Chagall entre guerre et paix

J’en ai mis du temps à me décider à aller au musée du Luxembourg voir cette exposition ! Je vous en parle donc, alors qu’elle fermera ses portes dans quelques jours, le 21 juillet plus précisément. Une belle expo, qui me laisse tout de même un peu sur ma faim. J’aurais voulu en voir et en découvrir plus sur Marc Chagall et son univers onirique. Pourtant, le parcours chronologique et la muséographie sont à la hauteur. Et pour une fois je peux illustrer ma petite visite guidée par des photographies autorisées – seules quelques œuvres n’avaient pas le droit d’être photographiées. Enfin une politique intelligente (merci la Réunion des musées nationaux !)

La première partie de l’exposition nous emmène dans la Russie natale de Chagall, où il retourne après trois années passées à Paris. Il y épouse Bella, qui lui donne une fille peu de temps après. Ses œuvres se nourrissent de la modernité qu’il a rencontrée à Paris et de ses racines juives et russes. Il souhaite revitaliser la culture judéo-russe et faire un art juif moderne. Il peint et grave son quotidien, sa ville mais aussi les ravages de la guerre qui éclate en 1914.

La deuxième partie aborde le retour de Chagall en France avec sa famille, pendant l’entre-deux-guerres. Il y devient illustrateur, grâce notamment à sa maîtrise de la gravure. Pour réaliser les illustrations de la Bible, il ressent le besoin de voir et de comprendre la terre mythique de ses ancêtres et se rend en Palestine en 1931. Alors qu’il connaît parfaitement les textes bibliques, il prend quelques libertés avec leurs représentations traditionnelles. Le récit de ses images est condensé dans ses figures de patriarches et de prophètes.

Il peint également des toiles plus imaginaires, sorties tout droit de ses rêves, exprimant sa subjectivité d’artiste. « Chagall est un rêveur conscient ». Ses œuvres n’ont rien de tangibles, grâce à un effet d’apesanteur et à un jeu sur les échelles entre les personnages et les décors. Ses personnages (êtres hybrides, animaux, mariées) revêtent ainsi de multiples significations symboliques. Cet univers magique offre à l’artiste une échappée loin du monde réel.

Lignes de données>
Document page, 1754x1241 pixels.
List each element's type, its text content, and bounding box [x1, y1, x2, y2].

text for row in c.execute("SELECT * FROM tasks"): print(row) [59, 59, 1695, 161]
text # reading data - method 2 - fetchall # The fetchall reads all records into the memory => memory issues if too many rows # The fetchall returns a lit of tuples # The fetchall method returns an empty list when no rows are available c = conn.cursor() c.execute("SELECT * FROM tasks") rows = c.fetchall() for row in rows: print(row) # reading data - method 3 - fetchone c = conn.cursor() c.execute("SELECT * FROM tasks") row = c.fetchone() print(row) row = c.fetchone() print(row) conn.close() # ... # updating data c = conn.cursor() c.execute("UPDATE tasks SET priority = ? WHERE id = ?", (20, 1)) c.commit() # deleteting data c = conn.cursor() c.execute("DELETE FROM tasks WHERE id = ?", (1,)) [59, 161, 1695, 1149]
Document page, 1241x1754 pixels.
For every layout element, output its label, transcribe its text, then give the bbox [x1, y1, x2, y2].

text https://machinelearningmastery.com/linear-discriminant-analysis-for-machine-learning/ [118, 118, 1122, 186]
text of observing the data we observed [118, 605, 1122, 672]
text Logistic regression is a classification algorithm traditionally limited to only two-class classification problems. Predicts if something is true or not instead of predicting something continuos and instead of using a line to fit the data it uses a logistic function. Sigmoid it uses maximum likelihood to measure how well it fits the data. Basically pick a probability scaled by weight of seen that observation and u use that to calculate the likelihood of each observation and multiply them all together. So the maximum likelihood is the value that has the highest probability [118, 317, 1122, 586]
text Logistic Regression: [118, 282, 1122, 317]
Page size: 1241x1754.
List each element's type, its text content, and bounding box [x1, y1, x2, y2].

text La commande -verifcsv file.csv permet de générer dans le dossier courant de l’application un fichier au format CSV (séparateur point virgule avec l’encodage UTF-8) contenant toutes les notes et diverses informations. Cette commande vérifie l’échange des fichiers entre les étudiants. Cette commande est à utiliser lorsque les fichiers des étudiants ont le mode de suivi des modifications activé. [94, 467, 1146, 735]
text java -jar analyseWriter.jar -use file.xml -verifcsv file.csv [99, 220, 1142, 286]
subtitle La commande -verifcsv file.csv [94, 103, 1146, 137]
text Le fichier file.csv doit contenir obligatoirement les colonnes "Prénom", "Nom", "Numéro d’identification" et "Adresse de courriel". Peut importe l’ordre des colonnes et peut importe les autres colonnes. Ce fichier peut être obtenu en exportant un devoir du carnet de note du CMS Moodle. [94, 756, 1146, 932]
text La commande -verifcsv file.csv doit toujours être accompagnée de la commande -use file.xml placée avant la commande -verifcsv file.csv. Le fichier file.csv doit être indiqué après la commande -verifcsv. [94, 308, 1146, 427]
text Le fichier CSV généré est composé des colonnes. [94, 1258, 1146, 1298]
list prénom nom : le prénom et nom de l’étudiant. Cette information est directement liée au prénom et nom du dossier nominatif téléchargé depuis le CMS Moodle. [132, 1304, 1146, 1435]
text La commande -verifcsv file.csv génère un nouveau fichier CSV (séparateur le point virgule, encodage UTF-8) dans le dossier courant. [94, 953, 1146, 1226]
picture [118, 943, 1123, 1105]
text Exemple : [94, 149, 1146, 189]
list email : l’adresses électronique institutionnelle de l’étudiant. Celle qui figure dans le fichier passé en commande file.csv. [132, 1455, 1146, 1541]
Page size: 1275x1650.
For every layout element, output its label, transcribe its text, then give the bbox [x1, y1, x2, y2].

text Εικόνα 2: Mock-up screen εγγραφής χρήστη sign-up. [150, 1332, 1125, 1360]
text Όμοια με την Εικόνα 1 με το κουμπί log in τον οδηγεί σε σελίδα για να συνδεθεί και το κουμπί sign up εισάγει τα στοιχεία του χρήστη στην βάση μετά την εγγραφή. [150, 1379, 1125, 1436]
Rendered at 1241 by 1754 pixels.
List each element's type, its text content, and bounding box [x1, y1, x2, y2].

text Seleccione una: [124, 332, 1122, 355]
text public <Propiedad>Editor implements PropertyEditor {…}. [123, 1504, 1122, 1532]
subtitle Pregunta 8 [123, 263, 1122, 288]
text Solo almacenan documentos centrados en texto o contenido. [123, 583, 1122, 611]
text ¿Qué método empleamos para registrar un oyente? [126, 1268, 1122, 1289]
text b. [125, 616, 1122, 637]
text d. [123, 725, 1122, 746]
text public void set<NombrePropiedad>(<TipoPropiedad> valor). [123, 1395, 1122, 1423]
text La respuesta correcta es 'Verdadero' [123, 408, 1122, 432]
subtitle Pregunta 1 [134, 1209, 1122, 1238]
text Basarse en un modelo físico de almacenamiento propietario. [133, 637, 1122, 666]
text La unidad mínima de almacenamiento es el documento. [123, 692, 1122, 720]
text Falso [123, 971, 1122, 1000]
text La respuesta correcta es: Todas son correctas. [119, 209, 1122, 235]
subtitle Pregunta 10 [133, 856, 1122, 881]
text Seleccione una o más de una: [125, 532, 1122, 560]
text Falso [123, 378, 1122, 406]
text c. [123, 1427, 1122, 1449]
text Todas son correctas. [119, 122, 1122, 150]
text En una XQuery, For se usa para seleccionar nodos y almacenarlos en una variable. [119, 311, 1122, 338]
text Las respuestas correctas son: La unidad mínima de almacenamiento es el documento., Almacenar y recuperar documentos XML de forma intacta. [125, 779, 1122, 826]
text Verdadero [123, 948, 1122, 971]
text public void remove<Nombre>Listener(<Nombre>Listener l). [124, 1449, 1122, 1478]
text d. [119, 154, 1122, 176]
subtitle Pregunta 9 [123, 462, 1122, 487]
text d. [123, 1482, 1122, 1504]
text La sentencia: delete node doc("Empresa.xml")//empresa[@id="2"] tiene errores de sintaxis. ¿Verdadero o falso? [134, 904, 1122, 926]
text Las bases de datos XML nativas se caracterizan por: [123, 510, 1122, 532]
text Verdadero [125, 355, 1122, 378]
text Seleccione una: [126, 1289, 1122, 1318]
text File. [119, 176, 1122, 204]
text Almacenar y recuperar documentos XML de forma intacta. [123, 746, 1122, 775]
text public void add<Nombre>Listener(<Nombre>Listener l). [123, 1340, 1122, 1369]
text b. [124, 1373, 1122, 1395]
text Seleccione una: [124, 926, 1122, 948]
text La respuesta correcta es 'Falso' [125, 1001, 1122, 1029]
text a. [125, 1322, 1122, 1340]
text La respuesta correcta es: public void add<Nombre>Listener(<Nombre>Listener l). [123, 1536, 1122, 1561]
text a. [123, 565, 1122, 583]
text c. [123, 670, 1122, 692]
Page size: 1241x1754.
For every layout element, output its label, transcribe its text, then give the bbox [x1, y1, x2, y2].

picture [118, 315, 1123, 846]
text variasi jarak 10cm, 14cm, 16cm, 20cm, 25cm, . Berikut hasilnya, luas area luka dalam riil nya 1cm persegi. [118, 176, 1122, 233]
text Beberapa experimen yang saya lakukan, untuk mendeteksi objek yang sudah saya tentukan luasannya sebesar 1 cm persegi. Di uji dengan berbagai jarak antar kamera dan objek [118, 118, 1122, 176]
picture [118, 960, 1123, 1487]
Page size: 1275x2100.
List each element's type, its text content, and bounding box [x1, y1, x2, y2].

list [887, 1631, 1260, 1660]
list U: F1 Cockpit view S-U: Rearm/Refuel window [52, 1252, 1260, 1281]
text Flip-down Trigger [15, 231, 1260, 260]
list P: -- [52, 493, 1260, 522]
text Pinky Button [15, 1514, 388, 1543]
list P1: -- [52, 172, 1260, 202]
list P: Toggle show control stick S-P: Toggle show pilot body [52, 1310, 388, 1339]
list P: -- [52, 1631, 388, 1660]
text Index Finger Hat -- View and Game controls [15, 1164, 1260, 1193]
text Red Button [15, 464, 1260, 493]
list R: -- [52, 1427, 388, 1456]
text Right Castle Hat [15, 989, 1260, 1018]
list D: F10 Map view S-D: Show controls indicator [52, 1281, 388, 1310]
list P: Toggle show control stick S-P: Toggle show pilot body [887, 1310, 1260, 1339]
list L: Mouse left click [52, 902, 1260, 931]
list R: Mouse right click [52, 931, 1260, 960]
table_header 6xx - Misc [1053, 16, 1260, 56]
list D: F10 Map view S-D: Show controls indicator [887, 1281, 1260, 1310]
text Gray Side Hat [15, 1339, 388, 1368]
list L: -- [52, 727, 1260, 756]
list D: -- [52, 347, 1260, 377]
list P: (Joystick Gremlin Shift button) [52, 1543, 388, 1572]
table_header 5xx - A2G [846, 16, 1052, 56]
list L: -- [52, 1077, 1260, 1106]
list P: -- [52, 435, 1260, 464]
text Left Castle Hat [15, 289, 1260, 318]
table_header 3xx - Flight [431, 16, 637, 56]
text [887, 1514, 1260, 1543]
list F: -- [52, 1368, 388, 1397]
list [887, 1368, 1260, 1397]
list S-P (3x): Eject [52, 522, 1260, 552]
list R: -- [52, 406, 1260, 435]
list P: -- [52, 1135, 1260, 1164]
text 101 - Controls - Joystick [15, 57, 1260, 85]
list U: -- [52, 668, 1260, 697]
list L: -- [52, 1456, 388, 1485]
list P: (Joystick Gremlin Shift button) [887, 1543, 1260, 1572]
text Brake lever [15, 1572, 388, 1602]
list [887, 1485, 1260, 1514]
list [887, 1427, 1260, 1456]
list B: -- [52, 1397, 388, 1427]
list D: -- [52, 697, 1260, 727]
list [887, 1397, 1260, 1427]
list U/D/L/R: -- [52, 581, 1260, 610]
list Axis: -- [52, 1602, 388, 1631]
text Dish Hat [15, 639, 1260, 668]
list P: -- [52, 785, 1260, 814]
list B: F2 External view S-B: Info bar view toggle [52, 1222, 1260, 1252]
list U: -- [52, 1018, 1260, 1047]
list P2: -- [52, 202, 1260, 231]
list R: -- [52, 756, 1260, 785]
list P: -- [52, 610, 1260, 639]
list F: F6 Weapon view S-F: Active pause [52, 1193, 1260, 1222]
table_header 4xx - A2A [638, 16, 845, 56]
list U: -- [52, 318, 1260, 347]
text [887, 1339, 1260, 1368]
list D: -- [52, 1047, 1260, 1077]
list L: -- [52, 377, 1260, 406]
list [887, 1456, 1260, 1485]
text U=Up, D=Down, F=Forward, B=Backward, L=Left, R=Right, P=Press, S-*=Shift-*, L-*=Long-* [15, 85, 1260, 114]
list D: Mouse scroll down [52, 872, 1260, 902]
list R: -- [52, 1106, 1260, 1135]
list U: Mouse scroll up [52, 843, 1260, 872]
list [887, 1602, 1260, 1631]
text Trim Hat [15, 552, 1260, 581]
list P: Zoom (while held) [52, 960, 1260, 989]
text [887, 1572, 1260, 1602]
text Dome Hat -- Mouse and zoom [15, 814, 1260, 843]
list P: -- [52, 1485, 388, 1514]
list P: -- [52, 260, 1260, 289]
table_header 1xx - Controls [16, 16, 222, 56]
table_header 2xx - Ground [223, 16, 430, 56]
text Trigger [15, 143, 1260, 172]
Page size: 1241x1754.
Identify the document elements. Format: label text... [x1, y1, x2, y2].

Consignes>
**A)** Disposez en tableau Markdown, avec les colonnes « n° » et « Ligne », la partie du listing qui s'ouvre sur la ligne contenant « list [887, 1631, 1260, 1660] » et se referme sur celle contenant « text Gray Side Hat [15, 1339, 388, 1368] », ces deux lignes comprises et les lignes vides exclues.
**B)** Reprenez l'article sur l'exposition Chagall à la suite de son dernier paragraphe.
L'article et le listing sont deux documents sans rapport l'un avec l'autre.

Réponses>
**A)**
| n° | Ligne |
|---|---|
| 1 | list [887, 1631, 1260, 1660] |
| 2 | list U: F1 Cockpit view S-U: Rearm/Refuel window [52, 1252, 1260, 1281] |
| 3 | text Flip-down Trigger [15, 231, 1260, 260] |
| 4 | list P: -- [52, 493, 1260, 522] |
| 5 | text Pinky Button [15, 1514, 388, 1543] |
| 6 | list P1: -- [52, 172, 1260, 202] |
| 7 | list P: Toggle show control stick S-P: Toggle show pilot body [52, 1310, 388, 1339] |
| 8 | list P: -- [52, 1631, 388, 1660] |
| 9 | text Index Finger Hat -- View and Game controls [15, 1164, 1260, 1193] |
| 10 | text Red Button [15, 464, 1260, 493] |
| 11 | list R: -- [52, 1427, 388, 1456] |
| 12 | text Right Castle Hat [15, 989, 1260, 1018] |
| 13 | list D: F10 Map view S-D: Show controls indicator [52, 1281, 388, 1310] |
| 14 | list P: Toggle show control stick S-P: Toggle show pilot body [887, 1310, 1260, 1339] |
| 15 | list L: Mouse left click [52, 902, 1260, 931] |
| 16 | list R: Mouse right click [52, 931, 1260, 960] |
| 17 | table_header 6xx - Misc [1053, 16, 1260, 56] |
| 18 | list D: F10 Map view S-D: Show controls indicator [887, 1281, 1260, 1310] |
| 19 | text Gray Side Hat [15, 1339, 388, 1368] |

**B)**
La troisième partie de l’exposition évoque une période plus sombre pour l’artiste. La deuxième guerre mondiale pousse Chagall à s’exiler aux Etats-Unis, où il retrouve d’autres artistes juifs en exil. Bien qu’éloigné des lieux du conflit, il est hanté par la barbarie qui dévaste l’Europe et sa Russie natale. Sa peinture s’assombrit. La figure chrétienne de la crucifixion, symbolisant la souffrance humaine et à laquelle il ajoute des éléments judaïques, devient un thème récurent dans sa peinture.

Les paysages de cette période sont nocturnes et représentent ses racines. « L’artiste témoigne de son temps en y inscrivant son histoire personnelle ». Un autre drame marque cette époque. La mort subite de Bella plonge l’artiste dans une période de deuil, pendant laquelle il ne cesse de représenter son épouse disparue.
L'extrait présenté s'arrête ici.